By contrast an Illinois forum would at most afford marginal
convenience to CFTC:
1. With only one exception, every reported previous CFTC
enforcement action has been brought in a district in which
the defendant was incorporated or had an office. That almost
exclusive practice at least hints CFTC derives little added
convenience from trying a case in a district (such as this
one) in which it has an office but the defendant does not.
2. Only a minute portion of the documents CFTC intends to use
are located in Illinois: documents currently in the hands of
the few Illinois residents among the complaining FNMC
customers. And surely the choice of forum will not
significantly affect the cost of transporting records held by
the widely-scattered mass of dissatisfied FNMC customers.
3. CFTC's subpoena power in each forum extends to
approximately the same number of potential CFTC witnesses.
On balance, the minimal inconvenience CFTC would experience via
transfer is far eclipsed by the substantially increased
convenience to FNMC.*fn3
Finally, Section 1404(a)'s "interest of justice" standard and
the Gulf Oil counterpart considerations also point to
Michigan. Michigan is a much more interested forum state than
Illinois for three reasons:
1. FNMC is a Michigan enterprise with minimal contacts in
2. FNMC's challenged activities apparently affected more
Michigan than Illinois residents.
3. Most of those activities took place in Michigan, while the
remaining conduct occurred at FNMC's branch offices, all
located in states other than Illinois.*fn4 See Neminski,
CFTC claims retention would further the interest of justice
because plaintiff's choice of forum is entitled to overriding
consideration. That is simply not the law in this circuit.
Plaintiff's preference for an Illinois court has long been
accorded "minimal value where [as here] none of the conduct
complained of occurred in the forum selected by
plaintiff. . . ." Chicago Rock Island & Pacific R.R. Co. v.
Igoe, 220 F.2d 299
, 304 (7th Cir. 1955).
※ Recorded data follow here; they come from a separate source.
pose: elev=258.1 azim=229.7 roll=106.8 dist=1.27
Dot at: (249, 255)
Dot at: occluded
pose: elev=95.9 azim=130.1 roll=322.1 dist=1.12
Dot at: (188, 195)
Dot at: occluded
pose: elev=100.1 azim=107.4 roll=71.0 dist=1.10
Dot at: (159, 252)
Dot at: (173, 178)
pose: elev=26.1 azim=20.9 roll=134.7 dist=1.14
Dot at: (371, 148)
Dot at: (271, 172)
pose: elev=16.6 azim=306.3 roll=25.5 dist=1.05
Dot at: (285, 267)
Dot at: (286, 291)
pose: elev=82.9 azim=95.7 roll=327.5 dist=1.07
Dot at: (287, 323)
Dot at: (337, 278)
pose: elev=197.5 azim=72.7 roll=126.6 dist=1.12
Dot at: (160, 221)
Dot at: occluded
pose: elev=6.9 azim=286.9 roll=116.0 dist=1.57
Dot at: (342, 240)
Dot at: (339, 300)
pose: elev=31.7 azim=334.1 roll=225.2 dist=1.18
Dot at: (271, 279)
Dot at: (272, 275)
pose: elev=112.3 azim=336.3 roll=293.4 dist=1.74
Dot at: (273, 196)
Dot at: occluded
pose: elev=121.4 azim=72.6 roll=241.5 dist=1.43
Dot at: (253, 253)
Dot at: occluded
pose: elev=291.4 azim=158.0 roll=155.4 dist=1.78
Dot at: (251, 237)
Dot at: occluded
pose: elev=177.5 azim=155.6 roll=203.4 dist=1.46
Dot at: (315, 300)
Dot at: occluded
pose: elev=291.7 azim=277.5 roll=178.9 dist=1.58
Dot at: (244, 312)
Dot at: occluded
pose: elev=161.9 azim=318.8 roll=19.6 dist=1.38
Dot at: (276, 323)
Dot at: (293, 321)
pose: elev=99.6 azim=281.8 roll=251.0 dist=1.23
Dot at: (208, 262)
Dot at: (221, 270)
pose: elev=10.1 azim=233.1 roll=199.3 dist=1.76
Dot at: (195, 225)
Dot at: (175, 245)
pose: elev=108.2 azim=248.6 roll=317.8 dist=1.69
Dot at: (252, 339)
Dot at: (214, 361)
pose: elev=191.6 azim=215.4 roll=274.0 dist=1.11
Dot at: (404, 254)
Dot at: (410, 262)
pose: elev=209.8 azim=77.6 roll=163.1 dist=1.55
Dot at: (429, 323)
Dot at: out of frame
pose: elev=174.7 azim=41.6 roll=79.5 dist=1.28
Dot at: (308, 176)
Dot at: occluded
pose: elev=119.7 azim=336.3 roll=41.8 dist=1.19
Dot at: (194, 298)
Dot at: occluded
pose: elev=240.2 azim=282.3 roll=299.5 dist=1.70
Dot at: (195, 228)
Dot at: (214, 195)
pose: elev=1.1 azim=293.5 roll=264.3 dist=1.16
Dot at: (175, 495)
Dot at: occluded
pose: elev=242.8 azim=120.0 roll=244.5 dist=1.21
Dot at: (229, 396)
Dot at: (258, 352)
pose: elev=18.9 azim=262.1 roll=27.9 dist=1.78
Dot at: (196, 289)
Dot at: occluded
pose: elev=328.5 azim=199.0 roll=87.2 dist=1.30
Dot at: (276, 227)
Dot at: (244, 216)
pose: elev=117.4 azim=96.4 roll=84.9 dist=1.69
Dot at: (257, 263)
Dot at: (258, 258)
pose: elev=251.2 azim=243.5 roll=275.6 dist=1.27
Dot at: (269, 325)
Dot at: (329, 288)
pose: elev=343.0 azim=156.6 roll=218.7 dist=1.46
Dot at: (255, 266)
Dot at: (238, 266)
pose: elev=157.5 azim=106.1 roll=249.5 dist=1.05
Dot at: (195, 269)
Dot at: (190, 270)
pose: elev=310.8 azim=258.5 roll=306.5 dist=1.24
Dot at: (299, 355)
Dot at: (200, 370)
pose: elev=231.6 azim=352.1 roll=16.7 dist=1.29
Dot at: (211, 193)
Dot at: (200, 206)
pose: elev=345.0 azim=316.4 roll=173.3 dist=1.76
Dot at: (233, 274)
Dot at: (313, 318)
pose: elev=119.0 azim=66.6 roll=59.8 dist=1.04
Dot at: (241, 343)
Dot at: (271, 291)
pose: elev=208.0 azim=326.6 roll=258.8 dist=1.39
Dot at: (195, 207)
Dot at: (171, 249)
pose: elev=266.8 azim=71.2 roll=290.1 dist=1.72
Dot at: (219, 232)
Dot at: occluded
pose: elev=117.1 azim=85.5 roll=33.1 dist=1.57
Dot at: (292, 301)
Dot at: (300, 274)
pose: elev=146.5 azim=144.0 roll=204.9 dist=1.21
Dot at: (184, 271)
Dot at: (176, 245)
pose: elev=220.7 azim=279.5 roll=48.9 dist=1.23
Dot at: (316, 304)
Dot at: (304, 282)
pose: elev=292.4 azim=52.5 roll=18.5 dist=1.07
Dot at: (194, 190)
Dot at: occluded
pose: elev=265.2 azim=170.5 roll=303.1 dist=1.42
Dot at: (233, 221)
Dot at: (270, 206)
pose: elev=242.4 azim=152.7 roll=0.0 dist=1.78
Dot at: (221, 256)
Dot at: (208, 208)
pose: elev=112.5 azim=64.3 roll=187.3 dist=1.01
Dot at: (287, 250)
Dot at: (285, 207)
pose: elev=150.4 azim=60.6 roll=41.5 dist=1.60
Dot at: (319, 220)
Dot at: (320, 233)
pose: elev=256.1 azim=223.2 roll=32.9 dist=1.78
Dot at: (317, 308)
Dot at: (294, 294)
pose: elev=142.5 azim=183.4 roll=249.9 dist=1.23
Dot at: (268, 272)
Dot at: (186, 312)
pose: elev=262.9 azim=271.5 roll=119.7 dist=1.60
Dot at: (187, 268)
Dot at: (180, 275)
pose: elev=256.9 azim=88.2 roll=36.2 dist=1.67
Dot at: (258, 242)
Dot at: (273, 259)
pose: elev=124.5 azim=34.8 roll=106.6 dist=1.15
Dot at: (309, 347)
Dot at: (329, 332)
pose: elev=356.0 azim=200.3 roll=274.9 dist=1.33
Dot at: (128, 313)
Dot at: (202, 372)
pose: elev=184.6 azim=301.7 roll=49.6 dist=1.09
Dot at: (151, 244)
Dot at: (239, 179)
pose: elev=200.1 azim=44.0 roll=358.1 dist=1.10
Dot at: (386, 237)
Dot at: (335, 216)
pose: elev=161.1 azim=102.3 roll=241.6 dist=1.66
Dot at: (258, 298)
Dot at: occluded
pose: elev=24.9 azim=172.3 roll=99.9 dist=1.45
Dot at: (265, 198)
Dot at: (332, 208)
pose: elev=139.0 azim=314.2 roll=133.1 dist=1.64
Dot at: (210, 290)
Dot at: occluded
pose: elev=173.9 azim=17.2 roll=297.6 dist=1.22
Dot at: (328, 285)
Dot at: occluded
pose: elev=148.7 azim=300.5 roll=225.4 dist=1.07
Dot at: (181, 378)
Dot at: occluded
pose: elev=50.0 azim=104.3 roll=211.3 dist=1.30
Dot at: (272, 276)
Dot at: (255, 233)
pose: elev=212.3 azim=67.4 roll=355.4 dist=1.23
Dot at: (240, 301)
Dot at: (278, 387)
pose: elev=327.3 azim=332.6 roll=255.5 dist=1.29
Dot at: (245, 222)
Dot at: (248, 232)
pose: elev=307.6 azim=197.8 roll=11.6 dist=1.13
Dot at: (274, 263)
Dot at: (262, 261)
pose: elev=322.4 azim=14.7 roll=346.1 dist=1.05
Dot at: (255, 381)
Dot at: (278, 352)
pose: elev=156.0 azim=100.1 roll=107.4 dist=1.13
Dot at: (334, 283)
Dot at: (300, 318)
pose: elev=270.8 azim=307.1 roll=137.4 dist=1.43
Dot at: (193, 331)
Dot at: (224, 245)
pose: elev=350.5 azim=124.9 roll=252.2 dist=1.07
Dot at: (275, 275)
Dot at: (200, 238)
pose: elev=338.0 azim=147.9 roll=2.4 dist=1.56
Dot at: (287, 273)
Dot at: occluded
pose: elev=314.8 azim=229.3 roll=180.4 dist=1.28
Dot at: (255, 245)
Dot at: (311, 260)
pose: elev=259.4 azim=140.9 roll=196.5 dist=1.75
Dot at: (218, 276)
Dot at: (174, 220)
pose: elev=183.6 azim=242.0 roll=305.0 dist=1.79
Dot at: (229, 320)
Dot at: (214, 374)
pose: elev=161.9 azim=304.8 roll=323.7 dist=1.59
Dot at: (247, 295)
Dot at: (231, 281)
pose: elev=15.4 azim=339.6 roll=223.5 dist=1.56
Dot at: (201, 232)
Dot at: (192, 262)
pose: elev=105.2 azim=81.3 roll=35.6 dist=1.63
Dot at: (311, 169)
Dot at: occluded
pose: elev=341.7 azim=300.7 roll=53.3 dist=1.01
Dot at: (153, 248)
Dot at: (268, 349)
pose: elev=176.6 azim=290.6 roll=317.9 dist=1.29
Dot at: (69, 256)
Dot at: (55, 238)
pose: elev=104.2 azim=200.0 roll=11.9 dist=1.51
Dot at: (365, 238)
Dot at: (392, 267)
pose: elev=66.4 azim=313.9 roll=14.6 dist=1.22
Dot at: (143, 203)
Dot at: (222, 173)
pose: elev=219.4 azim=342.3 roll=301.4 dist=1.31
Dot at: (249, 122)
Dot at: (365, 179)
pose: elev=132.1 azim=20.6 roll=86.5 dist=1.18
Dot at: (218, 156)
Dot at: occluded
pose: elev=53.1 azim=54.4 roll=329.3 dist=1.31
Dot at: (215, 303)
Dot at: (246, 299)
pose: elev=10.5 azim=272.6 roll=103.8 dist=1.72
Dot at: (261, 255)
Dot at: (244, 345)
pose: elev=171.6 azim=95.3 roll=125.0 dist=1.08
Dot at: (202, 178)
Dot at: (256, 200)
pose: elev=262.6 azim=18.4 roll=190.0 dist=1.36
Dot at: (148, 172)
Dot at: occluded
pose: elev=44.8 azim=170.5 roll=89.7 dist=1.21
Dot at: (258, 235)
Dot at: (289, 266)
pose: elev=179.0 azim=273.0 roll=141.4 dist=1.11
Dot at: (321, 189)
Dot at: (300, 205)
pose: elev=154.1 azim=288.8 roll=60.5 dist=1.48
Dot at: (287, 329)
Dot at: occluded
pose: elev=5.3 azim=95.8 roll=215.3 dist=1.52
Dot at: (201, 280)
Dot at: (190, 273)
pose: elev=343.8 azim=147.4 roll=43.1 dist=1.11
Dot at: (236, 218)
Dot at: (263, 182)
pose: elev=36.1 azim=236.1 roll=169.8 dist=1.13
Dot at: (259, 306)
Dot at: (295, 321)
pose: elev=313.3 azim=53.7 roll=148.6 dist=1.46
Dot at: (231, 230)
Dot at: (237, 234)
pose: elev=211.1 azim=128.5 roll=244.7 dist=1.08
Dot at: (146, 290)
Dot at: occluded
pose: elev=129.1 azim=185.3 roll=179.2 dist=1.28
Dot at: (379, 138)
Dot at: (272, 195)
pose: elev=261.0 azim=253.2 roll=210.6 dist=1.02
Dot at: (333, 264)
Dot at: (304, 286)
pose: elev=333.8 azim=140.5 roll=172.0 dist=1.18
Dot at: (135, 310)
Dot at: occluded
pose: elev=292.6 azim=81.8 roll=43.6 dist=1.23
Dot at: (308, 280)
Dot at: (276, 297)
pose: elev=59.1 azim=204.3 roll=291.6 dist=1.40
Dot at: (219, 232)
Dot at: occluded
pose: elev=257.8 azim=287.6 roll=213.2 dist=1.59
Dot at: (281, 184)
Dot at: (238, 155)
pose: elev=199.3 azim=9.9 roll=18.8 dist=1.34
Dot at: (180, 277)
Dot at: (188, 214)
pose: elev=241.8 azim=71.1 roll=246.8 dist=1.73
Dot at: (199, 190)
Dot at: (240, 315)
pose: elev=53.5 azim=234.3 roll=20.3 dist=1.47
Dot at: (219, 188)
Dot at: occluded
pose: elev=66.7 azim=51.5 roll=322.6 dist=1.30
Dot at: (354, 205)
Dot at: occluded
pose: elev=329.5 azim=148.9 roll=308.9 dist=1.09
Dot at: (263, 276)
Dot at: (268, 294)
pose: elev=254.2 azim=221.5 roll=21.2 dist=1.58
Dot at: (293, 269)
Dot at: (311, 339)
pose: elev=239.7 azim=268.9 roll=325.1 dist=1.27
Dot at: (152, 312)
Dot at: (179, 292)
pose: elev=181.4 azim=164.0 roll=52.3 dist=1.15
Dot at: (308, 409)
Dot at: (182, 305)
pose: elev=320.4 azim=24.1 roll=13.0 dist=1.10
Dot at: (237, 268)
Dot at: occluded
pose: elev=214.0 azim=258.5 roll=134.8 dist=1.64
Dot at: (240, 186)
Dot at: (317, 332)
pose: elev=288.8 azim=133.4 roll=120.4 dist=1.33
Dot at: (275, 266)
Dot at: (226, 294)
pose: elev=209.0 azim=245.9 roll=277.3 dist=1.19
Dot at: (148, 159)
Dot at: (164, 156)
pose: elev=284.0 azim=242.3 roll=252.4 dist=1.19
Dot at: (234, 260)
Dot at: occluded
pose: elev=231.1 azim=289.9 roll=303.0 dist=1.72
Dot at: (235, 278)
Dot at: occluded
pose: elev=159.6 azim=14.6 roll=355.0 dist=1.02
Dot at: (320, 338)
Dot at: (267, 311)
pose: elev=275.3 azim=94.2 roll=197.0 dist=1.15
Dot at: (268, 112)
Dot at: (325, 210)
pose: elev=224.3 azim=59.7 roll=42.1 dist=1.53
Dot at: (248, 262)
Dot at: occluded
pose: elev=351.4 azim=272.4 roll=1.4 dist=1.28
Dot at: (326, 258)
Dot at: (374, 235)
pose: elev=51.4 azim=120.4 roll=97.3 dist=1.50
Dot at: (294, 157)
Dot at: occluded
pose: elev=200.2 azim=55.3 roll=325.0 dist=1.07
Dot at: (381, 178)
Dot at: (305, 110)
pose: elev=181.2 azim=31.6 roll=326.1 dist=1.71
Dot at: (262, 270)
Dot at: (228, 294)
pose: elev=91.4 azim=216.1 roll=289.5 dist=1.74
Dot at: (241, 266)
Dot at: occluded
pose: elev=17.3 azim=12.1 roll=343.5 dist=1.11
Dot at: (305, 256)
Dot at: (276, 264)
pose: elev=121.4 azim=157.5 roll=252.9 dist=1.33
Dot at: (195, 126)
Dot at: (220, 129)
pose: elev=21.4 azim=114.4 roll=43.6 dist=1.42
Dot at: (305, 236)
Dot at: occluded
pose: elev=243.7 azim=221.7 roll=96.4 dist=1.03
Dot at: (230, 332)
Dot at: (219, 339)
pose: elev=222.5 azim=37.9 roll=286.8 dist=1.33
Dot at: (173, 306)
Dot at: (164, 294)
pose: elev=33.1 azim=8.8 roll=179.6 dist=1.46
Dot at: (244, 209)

And even if the
alleged misrepresentations made to the Illinois FNMC customers
were deemed to have taken place in Illinois (at best a
questionable proposition), CFTC's choice of forum should still be
heavily discounted. As already indicated, this lawsuit resembles
a class action, with the complaining FNMC customers readily
viewed as the real parties in interest. In those analogous
circumstances courts have uniformly depreciated an individual
plaintiff's selection of his home forum. In affirming a forum
non conveniens dismissal, Koster v. (American) Lumber mens
Mutual Casualty Co., 330 U.S. 518
524, 67 S.Ct. 828, 832, 91
L.Ed. 1067 (1947 declared (emphasis added, footnote omitted):
In any balancing of conveniences, a real showing of convenience
by a plaintiff who has sued in his home forum will normally
outweigh the inconvenience the defendant may have shown. But
where there are hundreds of potential plaintiffs, all equally
entitled voluntarily to invest themselves with the
corporation's cause of action and all of whom could with equal
show of right go into their many home courts, the claim of any
one plaintiff that a forum is appropriate merely because it is
his home forum is considerably weakened.
That pronouncement applies a fortiori to the balancing calculus
of Section 1404(a), which displays less solicitude for
plaintiff's choice of forum than its common law precursor.
If a private litigant were to bring an action in a blatantly
inappropriate district, with the only apparent reason being
that his, her or its lawyer were officed there, all of us would
be critical of that choice as impermissible forum-shopping.
Indeed this Court has had occasion to voice such criticisms in
the past.*fn5 Yet that looks to be the only predicate for
institution of this suit in this district, having as it does
the most attenuated linkage to the asserted claims. Government
should be held to at least the same standards as private
litigants, and CFTC has not approached meeting them here.
Transfer of this case to the United States District Court for
the Eastern District of
Michigan will serve the "convenience of parties and witnesses"
and the "interest of justice." FNMC's Section 1404(a) motion is
therefore granted, and this action is so transferred.